- **Exercise**
Which lines mention "Scott"? Show each one from the listing.

- **Information shown**

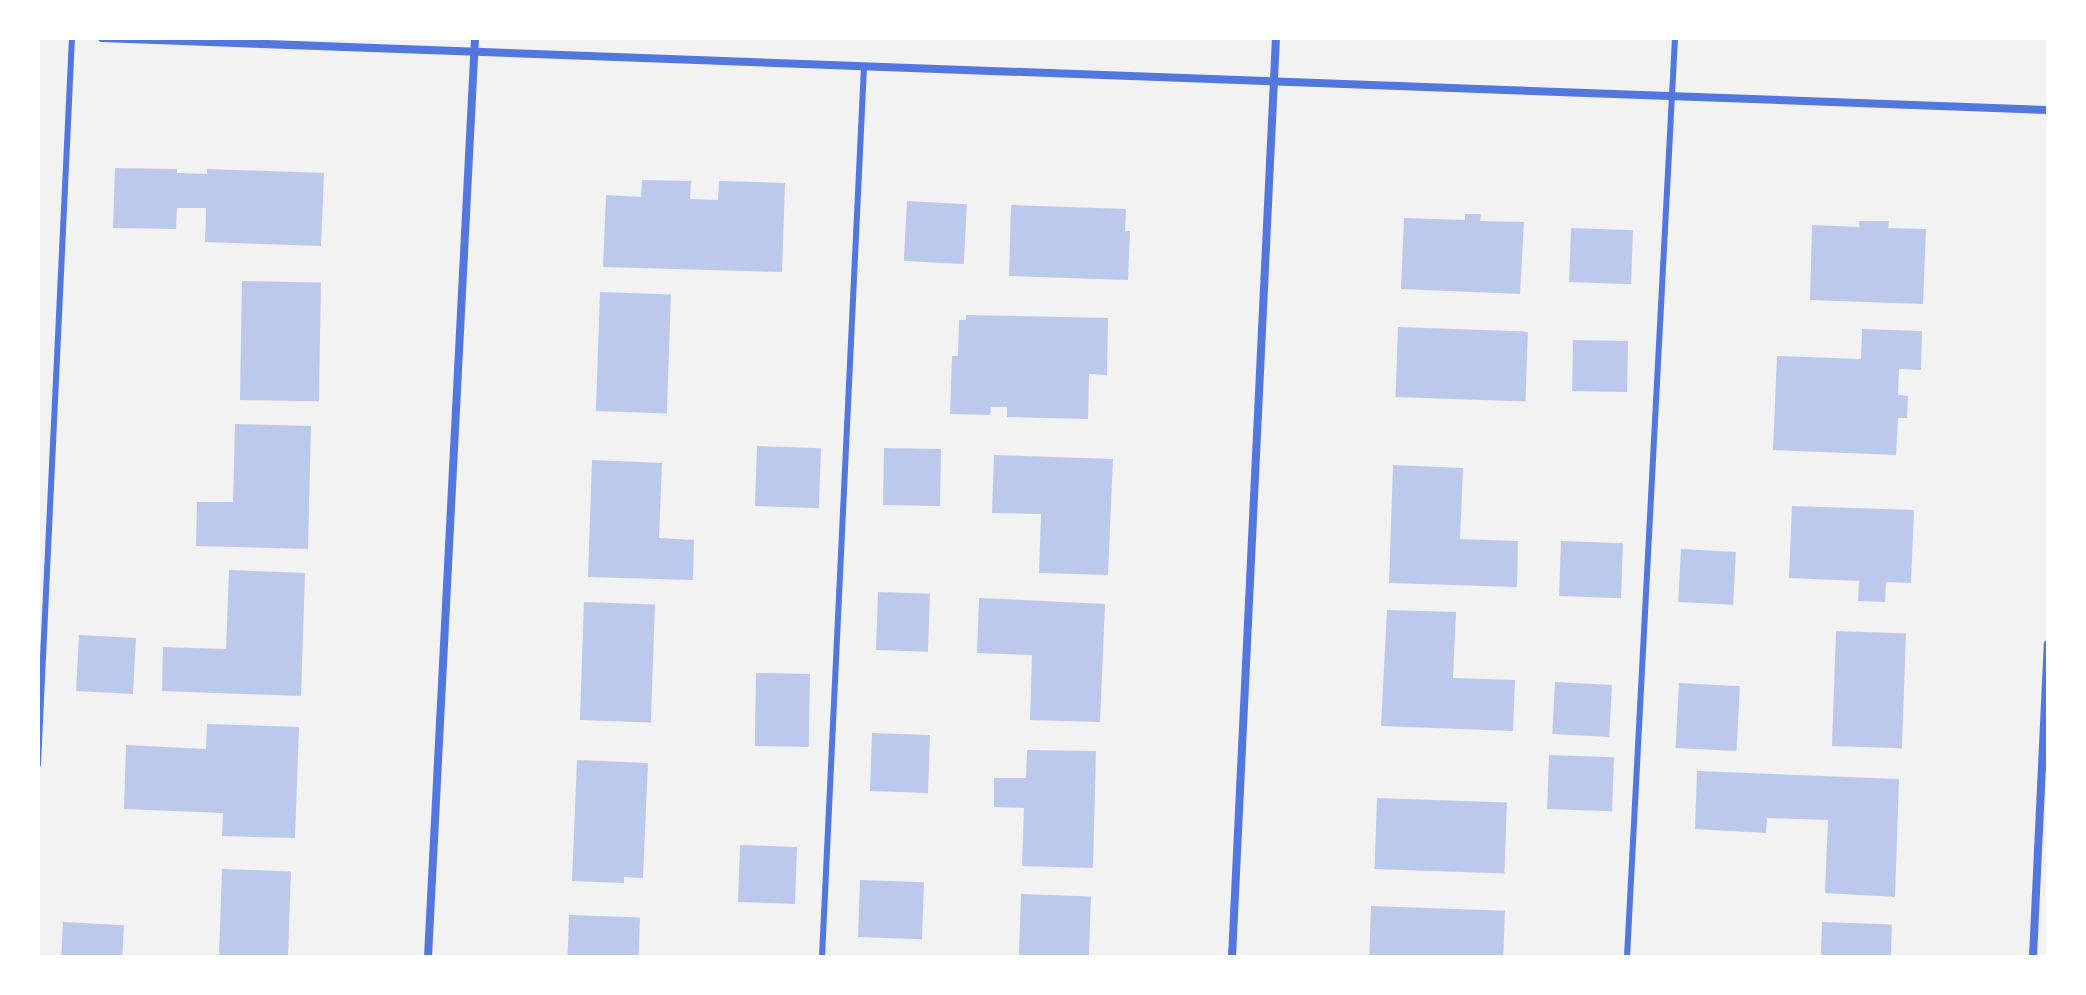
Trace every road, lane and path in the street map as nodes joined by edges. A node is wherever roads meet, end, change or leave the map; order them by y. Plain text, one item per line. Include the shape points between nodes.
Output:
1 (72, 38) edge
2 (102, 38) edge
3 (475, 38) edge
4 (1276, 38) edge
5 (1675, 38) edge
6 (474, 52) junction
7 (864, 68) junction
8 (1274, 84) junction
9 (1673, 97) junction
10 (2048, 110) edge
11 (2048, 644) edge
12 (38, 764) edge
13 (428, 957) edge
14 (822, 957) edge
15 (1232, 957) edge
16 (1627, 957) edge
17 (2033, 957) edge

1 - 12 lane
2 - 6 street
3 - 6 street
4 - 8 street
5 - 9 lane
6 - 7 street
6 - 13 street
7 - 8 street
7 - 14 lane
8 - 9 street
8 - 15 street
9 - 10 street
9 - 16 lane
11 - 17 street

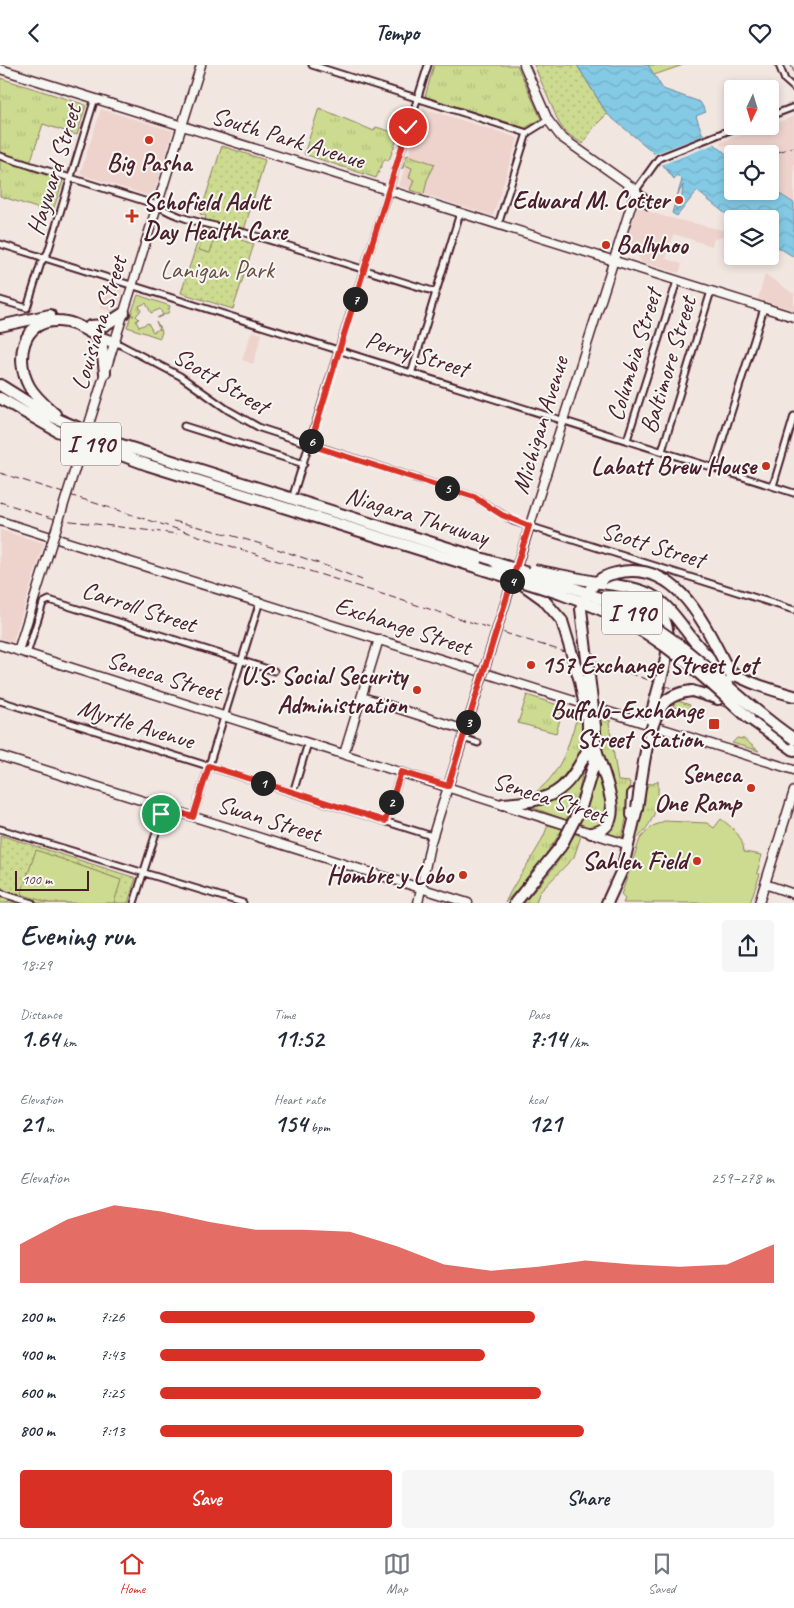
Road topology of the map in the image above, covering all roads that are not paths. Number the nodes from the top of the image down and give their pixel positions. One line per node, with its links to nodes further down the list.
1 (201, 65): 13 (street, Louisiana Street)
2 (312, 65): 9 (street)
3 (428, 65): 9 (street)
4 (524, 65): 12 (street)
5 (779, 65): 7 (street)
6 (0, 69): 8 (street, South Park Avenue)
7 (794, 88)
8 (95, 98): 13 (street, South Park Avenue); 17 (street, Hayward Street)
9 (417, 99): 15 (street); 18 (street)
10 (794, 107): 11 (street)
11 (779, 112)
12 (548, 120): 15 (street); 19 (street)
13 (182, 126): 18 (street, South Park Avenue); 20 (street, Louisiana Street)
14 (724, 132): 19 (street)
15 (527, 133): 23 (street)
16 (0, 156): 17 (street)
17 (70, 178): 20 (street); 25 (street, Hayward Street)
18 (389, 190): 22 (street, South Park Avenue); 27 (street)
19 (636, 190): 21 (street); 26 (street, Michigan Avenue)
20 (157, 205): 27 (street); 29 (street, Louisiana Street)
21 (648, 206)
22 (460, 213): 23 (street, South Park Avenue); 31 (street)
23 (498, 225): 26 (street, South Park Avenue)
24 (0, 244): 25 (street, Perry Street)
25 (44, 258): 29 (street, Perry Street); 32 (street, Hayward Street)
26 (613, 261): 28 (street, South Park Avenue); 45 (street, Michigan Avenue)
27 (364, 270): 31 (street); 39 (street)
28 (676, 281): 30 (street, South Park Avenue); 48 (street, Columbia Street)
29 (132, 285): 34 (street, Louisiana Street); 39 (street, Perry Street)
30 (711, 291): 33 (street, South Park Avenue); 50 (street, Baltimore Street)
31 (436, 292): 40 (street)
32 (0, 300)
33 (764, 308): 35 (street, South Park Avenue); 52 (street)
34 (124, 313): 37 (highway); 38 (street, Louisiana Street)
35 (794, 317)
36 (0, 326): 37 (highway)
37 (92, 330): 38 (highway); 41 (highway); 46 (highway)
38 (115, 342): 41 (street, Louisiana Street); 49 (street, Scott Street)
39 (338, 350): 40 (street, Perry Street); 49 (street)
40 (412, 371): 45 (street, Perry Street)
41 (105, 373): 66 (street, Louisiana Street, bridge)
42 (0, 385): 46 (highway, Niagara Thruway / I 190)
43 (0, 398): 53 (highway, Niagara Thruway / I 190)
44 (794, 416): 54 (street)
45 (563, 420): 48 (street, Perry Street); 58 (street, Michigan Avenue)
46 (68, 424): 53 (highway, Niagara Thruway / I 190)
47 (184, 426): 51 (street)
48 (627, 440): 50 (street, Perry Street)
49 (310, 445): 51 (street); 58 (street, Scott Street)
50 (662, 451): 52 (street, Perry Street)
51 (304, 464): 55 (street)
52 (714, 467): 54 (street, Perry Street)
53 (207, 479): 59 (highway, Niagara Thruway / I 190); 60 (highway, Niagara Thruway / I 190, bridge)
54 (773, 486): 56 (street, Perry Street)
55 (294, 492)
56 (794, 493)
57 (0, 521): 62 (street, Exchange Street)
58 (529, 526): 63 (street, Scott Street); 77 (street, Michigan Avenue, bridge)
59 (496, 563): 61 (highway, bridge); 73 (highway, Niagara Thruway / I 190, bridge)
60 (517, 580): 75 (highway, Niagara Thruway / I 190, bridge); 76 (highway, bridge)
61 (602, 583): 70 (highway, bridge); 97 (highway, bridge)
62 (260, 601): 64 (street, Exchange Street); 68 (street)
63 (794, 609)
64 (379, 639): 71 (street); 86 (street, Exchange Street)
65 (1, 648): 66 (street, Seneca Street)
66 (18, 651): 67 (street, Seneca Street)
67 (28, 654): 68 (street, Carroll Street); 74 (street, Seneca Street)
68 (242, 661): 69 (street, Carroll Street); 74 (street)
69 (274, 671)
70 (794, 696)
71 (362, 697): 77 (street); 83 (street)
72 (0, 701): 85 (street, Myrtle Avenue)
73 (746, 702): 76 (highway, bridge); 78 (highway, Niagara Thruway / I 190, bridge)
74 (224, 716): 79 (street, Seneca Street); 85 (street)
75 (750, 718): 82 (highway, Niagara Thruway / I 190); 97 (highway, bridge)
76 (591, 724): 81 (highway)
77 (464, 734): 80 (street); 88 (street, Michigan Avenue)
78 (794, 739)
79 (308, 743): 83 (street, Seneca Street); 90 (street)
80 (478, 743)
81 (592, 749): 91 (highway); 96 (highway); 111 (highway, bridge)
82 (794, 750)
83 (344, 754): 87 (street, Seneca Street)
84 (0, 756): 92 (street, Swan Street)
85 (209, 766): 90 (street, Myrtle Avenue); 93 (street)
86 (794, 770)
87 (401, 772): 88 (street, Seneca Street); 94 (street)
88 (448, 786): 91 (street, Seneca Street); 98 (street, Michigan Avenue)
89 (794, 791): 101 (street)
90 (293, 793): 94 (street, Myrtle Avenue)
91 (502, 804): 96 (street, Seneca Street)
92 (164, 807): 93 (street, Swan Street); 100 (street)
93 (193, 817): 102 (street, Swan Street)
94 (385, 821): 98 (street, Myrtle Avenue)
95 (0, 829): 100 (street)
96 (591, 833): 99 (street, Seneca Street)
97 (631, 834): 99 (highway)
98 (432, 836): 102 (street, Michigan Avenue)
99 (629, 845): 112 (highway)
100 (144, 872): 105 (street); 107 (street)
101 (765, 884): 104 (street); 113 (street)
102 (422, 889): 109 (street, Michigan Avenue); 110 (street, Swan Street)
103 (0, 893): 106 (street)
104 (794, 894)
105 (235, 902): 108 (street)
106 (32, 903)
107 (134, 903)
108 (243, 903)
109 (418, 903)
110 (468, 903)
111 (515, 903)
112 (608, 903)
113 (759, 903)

- **Solution below**
38 (115, 342): 41 (street, Louisiana Street); 49 (street, Scott Street)
49 (310, 445): 51 (street); 58 (street, Scott Street)
58 (529, 526): 63 (street, Scott Street); 77 (street, Michigan Avenue, bridge)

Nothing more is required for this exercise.